La suite, vous la connaissez. Il faut être rigoureux sur les dates. En février 2012, l'agence Moody's a annoncé une perspective de dégradation de 114 banques européennes, dont le CIF, parfois jusqu'à 4 crans. Nous avons immédiatement informé la Banque de France, la Direction générale du Trésor (DGT), et l'Autorité de contrôle prudentiel (ACP) des risques induits. Bien que nous ayons immédiatement demandé à l'Etat la garantie nécessaire, seule la solution de l'adossement a été retenue. En mars, la banque HSBC était mandatée pour rechercher un candidat à l'adossement. Le 28 août, après l'échec de la solution de la Banque postale préconisée par l'Etat, Moody's dégradait la note du CIF. Le 1er septembre, l'Etat est contraint d'octroyer sa garantie en contrepartie d'une résolution ordonnée, sous réserve de validation du dispositif par le Parlement et la Commission européenne.
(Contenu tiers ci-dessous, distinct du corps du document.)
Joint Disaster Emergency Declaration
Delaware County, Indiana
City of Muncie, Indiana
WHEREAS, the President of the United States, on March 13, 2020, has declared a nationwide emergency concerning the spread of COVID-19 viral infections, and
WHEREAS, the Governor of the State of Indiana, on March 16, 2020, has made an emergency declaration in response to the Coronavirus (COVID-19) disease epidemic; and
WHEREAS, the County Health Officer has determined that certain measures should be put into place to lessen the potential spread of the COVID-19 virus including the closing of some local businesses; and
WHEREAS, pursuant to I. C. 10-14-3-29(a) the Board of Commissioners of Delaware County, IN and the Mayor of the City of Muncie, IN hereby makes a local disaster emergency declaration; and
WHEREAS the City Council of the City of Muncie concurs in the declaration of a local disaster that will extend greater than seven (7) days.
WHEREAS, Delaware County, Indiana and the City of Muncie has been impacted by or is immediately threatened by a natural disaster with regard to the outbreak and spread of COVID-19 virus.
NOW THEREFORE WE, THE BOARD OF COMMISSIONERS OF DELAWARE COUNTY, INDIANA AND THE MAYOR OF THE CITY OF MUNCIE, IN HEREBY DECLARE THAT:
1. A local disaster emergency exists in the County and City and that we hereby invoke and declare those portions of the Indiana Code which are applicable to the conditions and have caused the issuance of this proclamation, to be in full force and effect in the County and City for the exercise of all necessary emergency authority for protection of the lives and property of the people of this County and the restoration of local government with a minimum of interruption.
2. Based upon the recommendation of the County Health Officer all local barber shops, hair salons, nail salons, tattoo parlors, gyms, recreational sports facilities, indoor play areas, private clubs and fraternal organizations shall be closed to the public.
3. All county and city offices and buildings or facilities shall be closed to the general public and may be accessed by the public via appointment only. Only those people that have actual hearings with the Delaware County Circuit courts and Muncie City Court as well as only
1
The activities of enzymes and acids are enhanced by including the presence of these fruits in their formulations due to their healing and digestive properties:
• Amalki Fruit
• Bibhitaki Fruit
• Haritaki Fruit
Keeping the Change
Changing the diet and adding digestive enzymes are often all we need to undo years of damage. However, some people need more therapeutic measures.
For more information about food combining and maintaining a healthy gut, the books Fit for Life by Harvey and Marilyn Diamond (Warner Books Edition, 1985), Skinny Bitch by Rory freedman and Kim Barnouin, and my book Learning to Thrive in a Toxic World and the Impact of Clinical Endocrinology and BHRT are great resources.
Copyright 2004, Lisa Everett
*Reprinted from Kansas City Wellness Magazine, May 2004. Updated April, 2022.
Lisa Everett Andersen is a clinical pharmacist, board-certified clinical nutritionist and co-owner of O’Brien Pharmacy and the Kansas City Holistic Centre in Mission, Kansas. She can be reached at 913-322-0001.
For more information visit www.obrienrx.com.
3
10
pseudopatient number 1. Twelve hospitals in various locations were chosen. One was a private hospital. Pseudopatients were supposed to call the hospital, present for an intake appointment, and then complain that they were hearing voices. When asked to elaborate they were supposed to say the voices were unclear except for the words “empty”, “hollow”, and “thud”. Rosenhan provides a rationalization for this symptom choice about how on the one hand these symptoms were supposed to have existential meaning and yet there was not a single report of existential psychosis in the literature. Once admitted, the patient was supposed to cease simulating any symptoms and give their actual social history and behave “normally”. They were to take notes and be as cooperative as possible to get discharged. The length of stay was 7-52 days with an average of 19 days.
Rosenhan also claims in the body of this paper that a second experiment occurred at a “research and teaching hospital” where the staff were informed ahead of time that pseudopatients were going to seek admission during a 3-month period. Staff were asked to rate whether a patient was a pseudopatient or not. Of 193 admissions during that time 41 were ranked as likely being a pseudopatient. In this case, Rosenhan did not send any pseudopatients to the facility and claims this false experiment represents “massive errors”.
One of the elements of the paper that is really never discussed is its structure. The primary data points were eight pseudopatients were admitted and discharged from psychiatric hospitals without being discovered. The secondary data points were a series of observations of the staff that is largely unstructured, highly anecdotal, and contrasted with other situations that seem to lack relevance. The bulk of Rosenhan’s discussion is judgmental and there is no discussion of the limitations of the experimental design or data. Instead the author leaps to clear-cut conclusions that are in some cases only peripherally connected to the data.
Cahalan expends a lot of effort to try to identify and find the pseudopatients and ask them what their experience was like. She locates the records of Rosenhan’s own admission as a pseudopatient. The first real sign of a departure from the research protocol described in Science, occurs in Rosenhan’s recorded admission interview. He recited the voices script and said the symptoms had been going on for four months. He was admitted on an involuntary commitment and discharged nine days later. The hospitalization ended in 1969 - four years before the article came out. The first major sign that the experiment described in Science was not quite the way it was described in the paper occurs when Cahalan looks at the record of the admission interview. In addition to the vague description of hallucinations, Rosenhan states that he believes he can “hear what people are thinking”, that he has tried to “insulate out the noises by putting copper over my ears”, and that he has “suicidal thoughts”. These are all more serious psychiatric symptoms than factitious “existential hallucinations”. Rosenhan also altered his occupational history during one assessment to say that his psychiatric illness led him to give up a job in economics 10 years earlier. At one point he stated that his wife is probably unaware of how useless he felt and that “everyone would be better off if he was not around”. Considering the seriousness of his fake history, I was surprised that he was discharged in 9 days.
Deux conditions en particulier devaient être réunies : la liquidation du CIF et l'appropriation par l'Etat de ses résultats, dont ses 2,4 milliards de fonds propres, plus l'éventuel boni de liquidation. Cela serait inéluctable en raison des règles européennes. J'en doute sérieusement.
Les conséquences sur l'emploi et l'accession sociale à la propriété de la disparition du CIF seraient majeures : près de 2 500 salariés licenciés, dont 1 600 immédiatement, auxquels il faut ajouter 35 000 emplois menacés dans le secteur du bâtiment et chez les agents immobiliers. Nous ne croyons guère que l'activité de financement de l'accession sociale à la propriété soit reprise durablement par d'autres. L'efficacité de la politique du logement en sera affectée, et les files d'attente s'allongeront dans le parc locatif social. Enfin, la moitié de nos actionnaires disparaîtraient, ainsi que nos missions sociales. De nombreuses associations et de nombreux élus locaux se sont alarmés de la situation. Le CIF, ce sont en effet 772 conventions signées avec les collectivités territoriales et les acteurs du logement social et solidaire, 15 000 logements en accession à la propriété en zone ANRU en quatre ans et 250 millions d'euros d'opérations rendues possibles grâce aux missions sociales des SACICAP.
Nous attendons des pouvoirs publics une réponse durable. Nous pensons que le retrait des banques est structurel. Seule la constitution d'un outil public garantira la continuité de financement de l'accession sociale de manière pérenne et dans des conditions optimales de sécurité. Un service économique d'intérêt général serait compatible avec les traités européens. Le CIF, avec son savoir-faire, ses équipes et sa structure financière, pourrait en être une composante immédiatement opérationnelle.